Published on April 7, 2006 at 4:11 AM · No Comments

Richard Shields, Ph.D., University of Iowa professor in the Graduate Program in Physical Therapy and Rehabilitation Science, can foresee a time when it might be possible to cure spinal cord injury (SCI). However, if SCI patients injured today are to benefit from a future cure, Shield's work may hold a vital key.

Shields and colleagues have found that early intervention and long-term treatment with electrical stimulation, which causes muscle contraction and exerts mechanical loading on the targeted bone, can significantly reduce the loss of bone mineral density (BMD) in SCI patients.

Virtually every SCI patient develops severe osteoporosis and muscle atrophy after injury. The bone thinning, which occurs very rapidly -- an average loss of 30 percent in BMD in just three years -- makes the paralyzed limbs particularly vulnerable to fracture.

"The question is will an 18 year old injured today be a good candidate for that cure or repair if their bone is so brittle that it can't bear weight or their muscles are virtually useless?" Shields asks.

In addition, secondary complications, including multiple fractures leading to amputation, and kidney problems caused by excess calcium leached from the bones into the blood, can seriously impair the health of SCI patients. Thus, maintaining the integrity of bone has important implications for improving health of SCI patients.

"The long-range issues relate to helping people injured now remain good candidates for a future cure. The short-term effects are improving the patient's health quality and preventing secondary complications," Shields said.

Muscle contraction exerts forces greater than body weight to bones and is the best way to apply therapeutic stresses to keep the skeletal system (bone) healthy. This simple biomechanical principle comes into play whenever exercise is used to strengthen bones and muscles.

The UI team used a computer-controlled device to deliver defined, measurable doses of load (about 1.5 times body weight) to the tibia (lower leg bone) in one leg of each participant. The electrical stimulation protocol followed normal exercise principles, training the targeted muscle and bone 20 to 30 minutes each day, five days a week.

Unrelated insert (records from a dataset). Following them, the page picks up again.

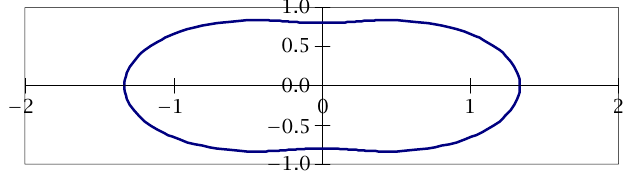
Figure 5.1 . The domain G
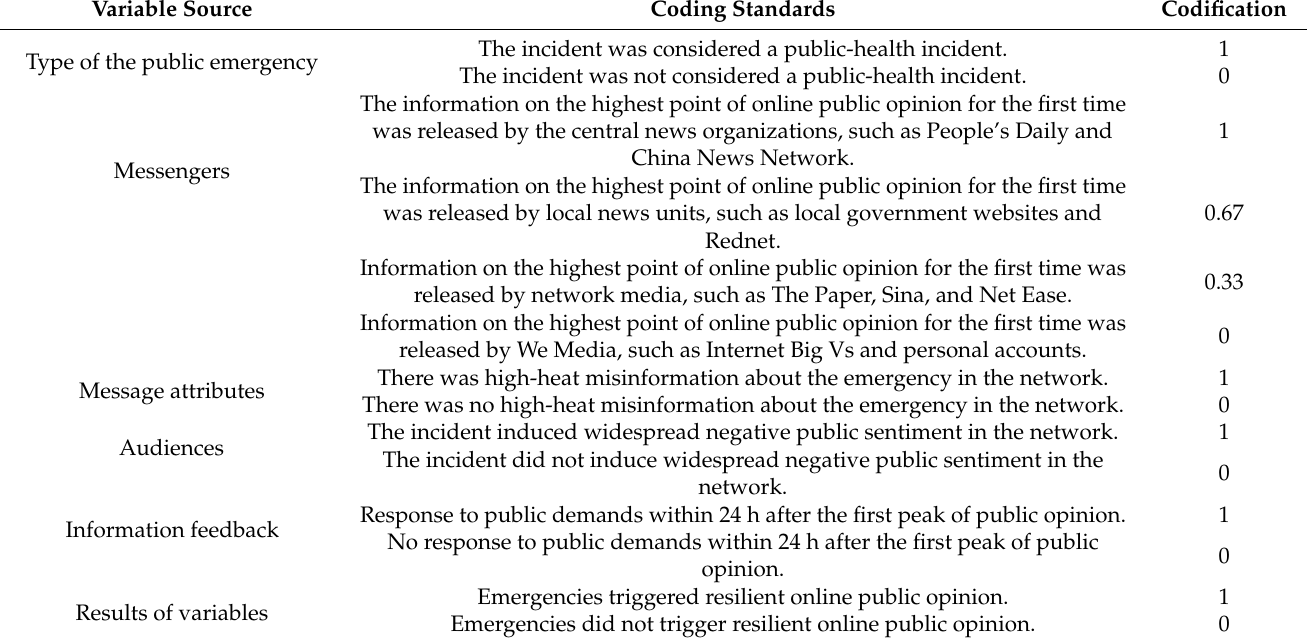
Table 1. Settings of results and condition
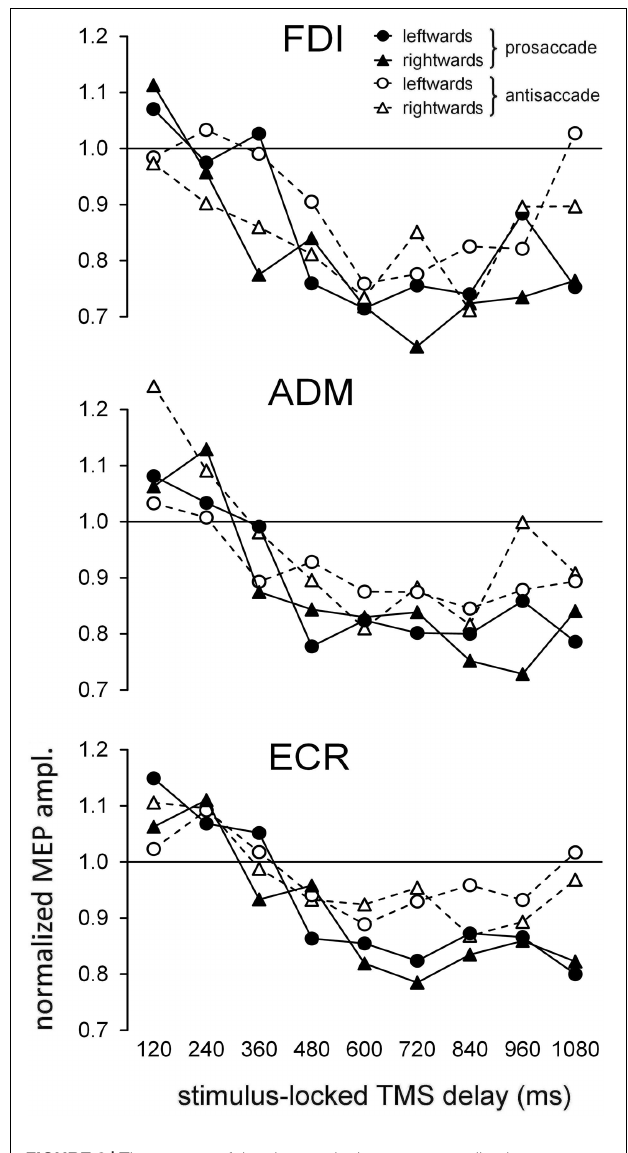
FIGURE 2 | Time course of the changes in the mean normalized motor evoked potential (MEP) amplitudes as a function of ocular task (‘prosaccade’/‘antisaccade’) and gaze direction (‘leftward’/‘rightward’). Graphs depict, separately for each recorded muscle, the data values as a function of the TMS delay with respect to the onset of the peripheral visual stimulus. Values higher than unity along the Y -axis indicate MEP amplitudes larger than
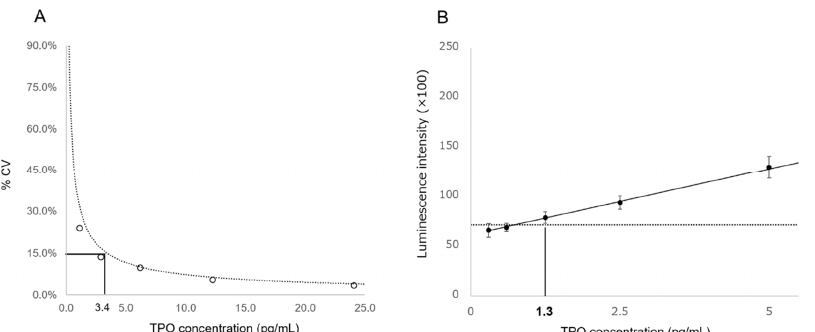
Figure 4. Results of plasma thrombopoietin functional sensitivity and analytical sensitivity studies. ( A ) The concentration, 3.4 pg/mL, was set as the lowest concentration that showed a total precision of 15% CV. ( B ) The concentration, 1.3 pg/mL, was set as the minimum value in the dilution panels where the mean + 2SD value on the low side did not exceed the mean-2SD value on the high side. CV, coefficient of variation; TPO, thrombopoietin. The recovery rates obtained after spiking rhTPO into three plasma samples are shown in Table 3. The percentage recovery ranged from 86.8% to 106.0%. Table 3. Recovery of TPO spiked into plasma samples.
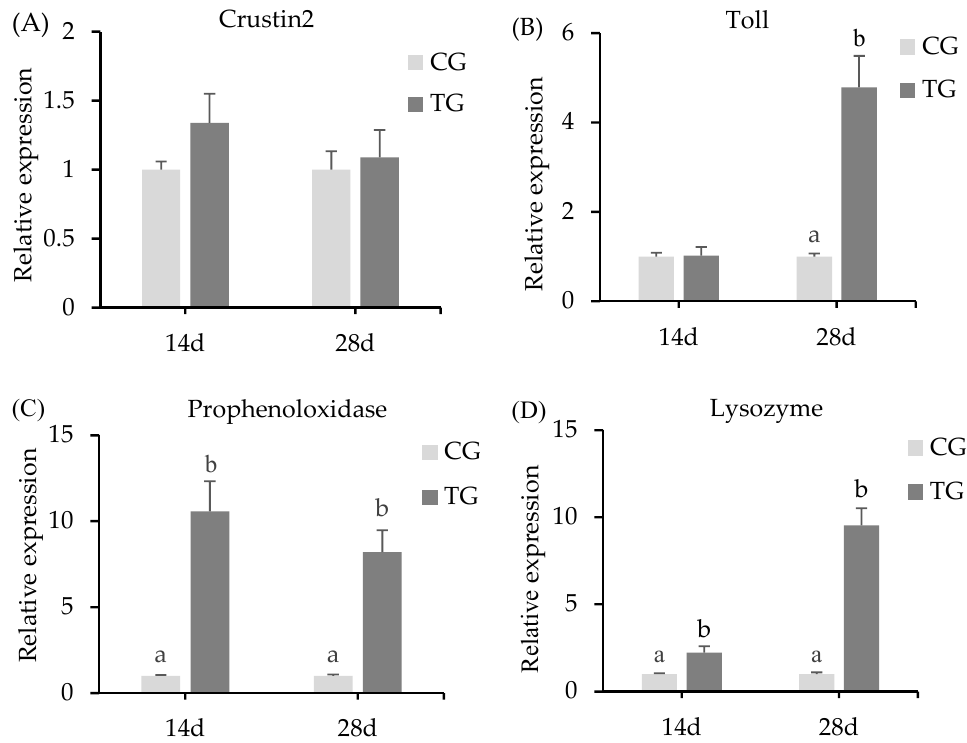
Figure 2. Relative mRNA expression of immunity-related genes in crayfish hepatopancreas tissue after the feeding trial. ( A ): Crustin2 gene expression; ( B ): toll gene expression; ( C ): prophenoloxidase gene expression; ( D ): lysozyme gene expression. Each value represents mean ± SD ( n = 3), and bars with different letters indicate significant differences by the LSD test for each time point ( p < 0.05). CG, control group; TG, treatment group ( S. cerevisiae at 10 7 CFU/g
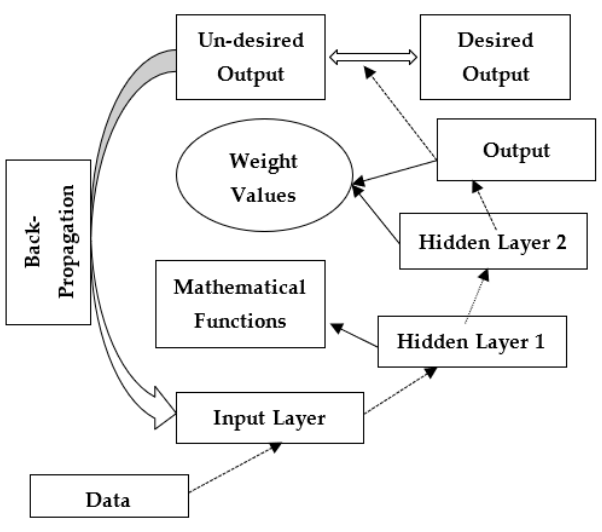
Figure 5. Flow sheet diagram of MLP.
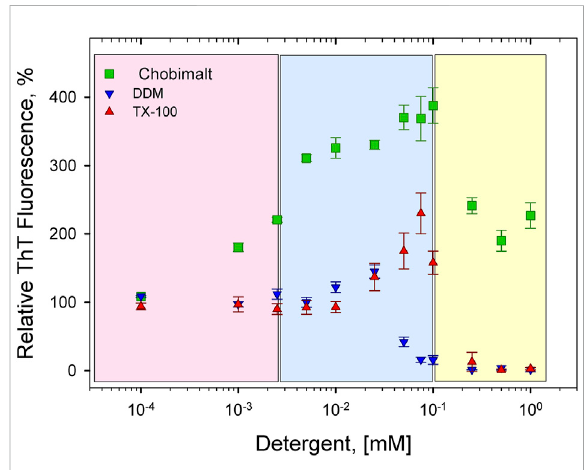
FIGURE 2 Concentration-dependent effect of Chobimalt on insulin fi brillization monitored by ThT fl uorescence assay. The effect of Chobimalt on insulin fi brils formation was quanti fi ed as a function ofChobimaltconcentrationrangingfrom0.1 µMto1 mMata fi xed 25 µM concentration of insulin. Three colored areas represent a different fi brillization behavior as a function of Chobimalt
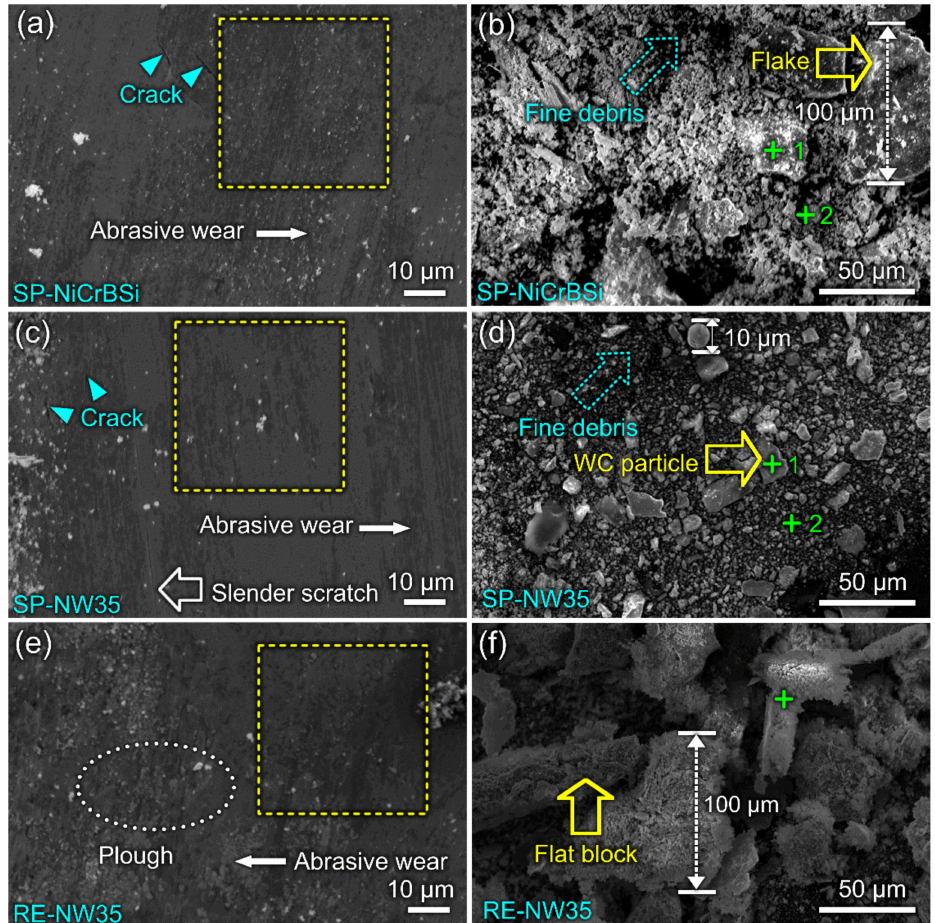
Figure 7. SEM images of worn surfaces ( a , c , e ) and debris ( b , d , f ) of SP-NiCrBSi, SP-NW35 and RE-NW35 coatings after tribology tests at 600 ◦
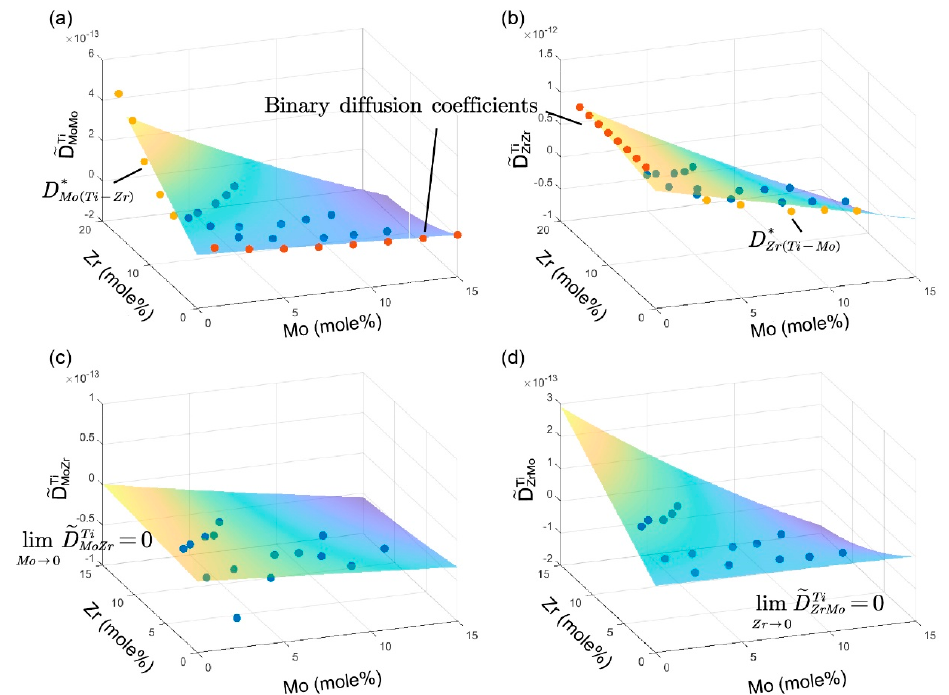
 Ti D  Ti , ( b ) (cid:101) D Ti , D MoMo MoMo ZrZr MoMo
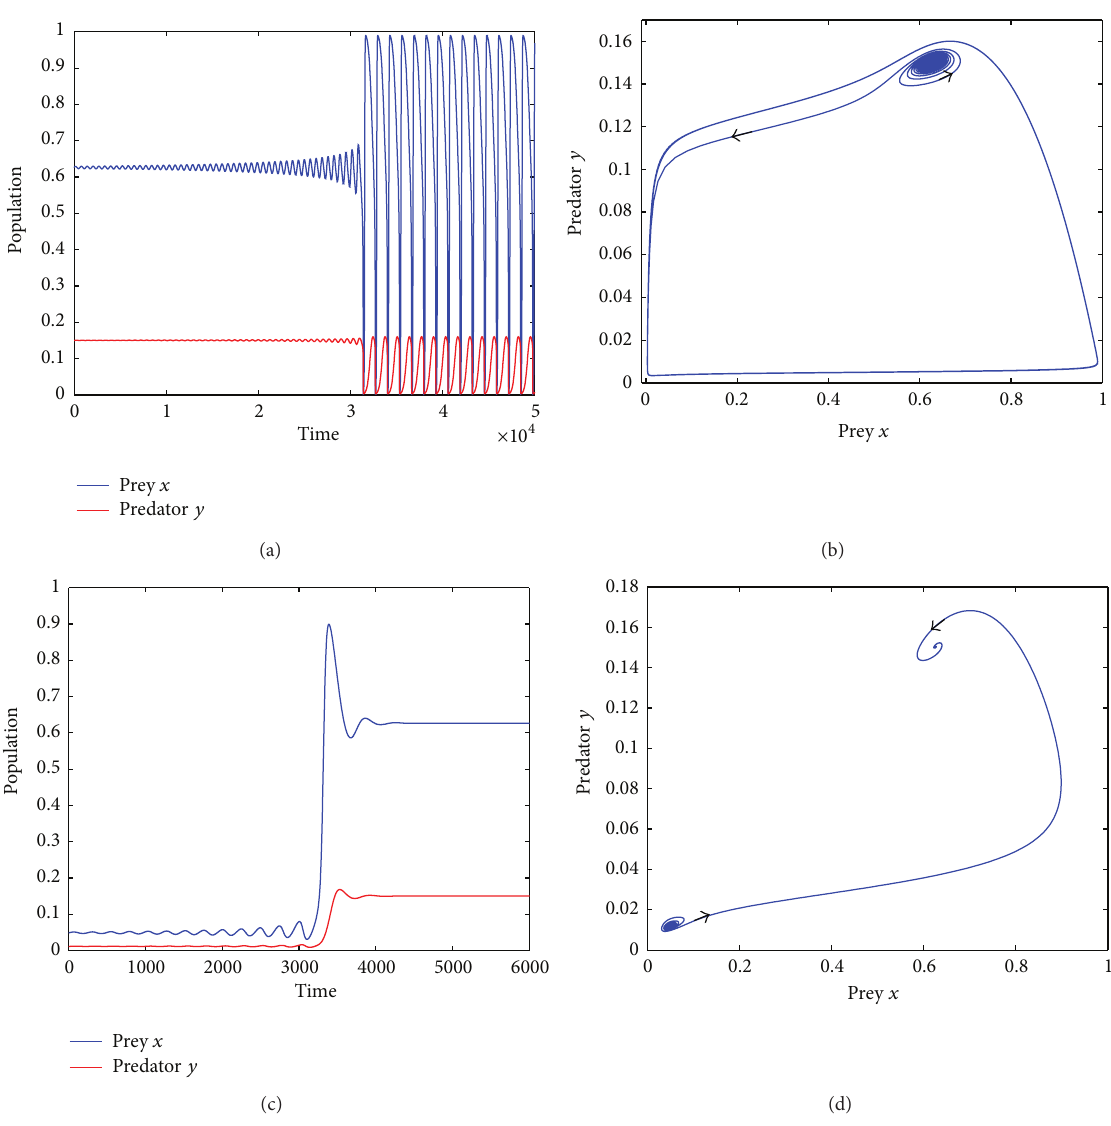
𝐸 ∗ 1 and 2 are unstable and the positive equilibrium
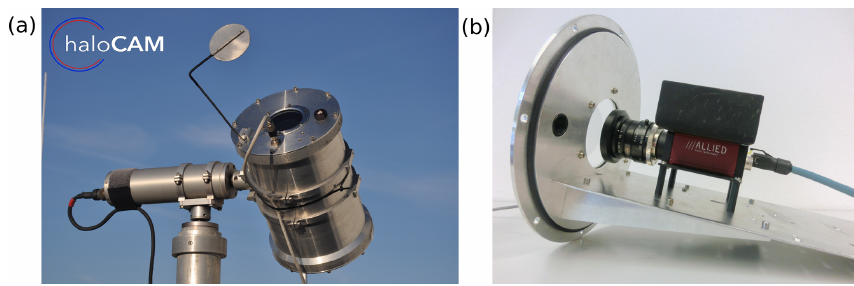
Figure 1. (a) HaloCam setup with HaloCam RAW . The circular shade blocks direct sunlight and is covered with black, antireflective color on the side facing the camera. (b) Interior of HaloCam RAW ’s weather-proof casing. HaloCam RAW consists of an Allied Vision Manta G-235C camera with a Kowa lens of 6mm focal length. The camera is fixed on a “drawer”, which is attached to the circular front lid of the cylindric weather-proof casing. A metal sheet is glued on the top of the camera body with a thermal compound to support the cooling of the camera. For the window of the camera casing, a Heliopan UV filter with antireflection coating was used. The PoE (Power over Ethernet) cable is guided inside the camera casing via a water-proof connecting plug through the lid just below the window.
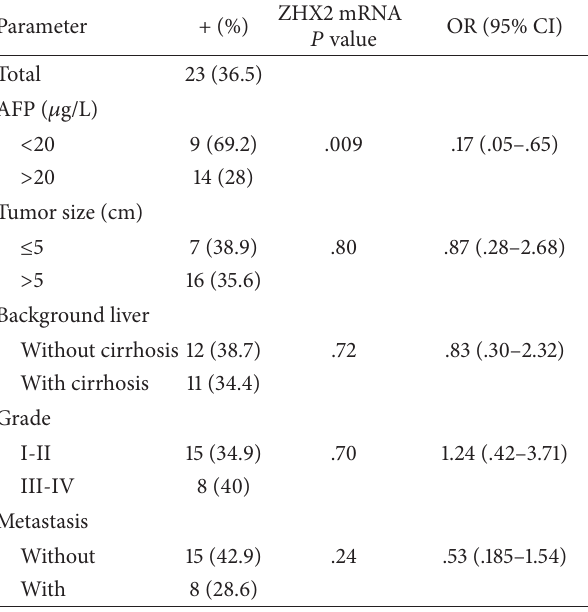
Table 2: Relationship between ZHX2 mRNA expression and clini- copathological parameters in HCC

By the end of the three-year studies, BMD for the stimulated limbs was, on average, 32 percent greater than the untrained limbs. In addition, the cross-sectional area of trained muscles averaged 30 percent larger than untrained muscles, and trained muscles could generate about 50 percent more force than untrained muscles. The studies appear in the January 11 issue of the Journal of Neurophysiology and the March 1 issue of Spine.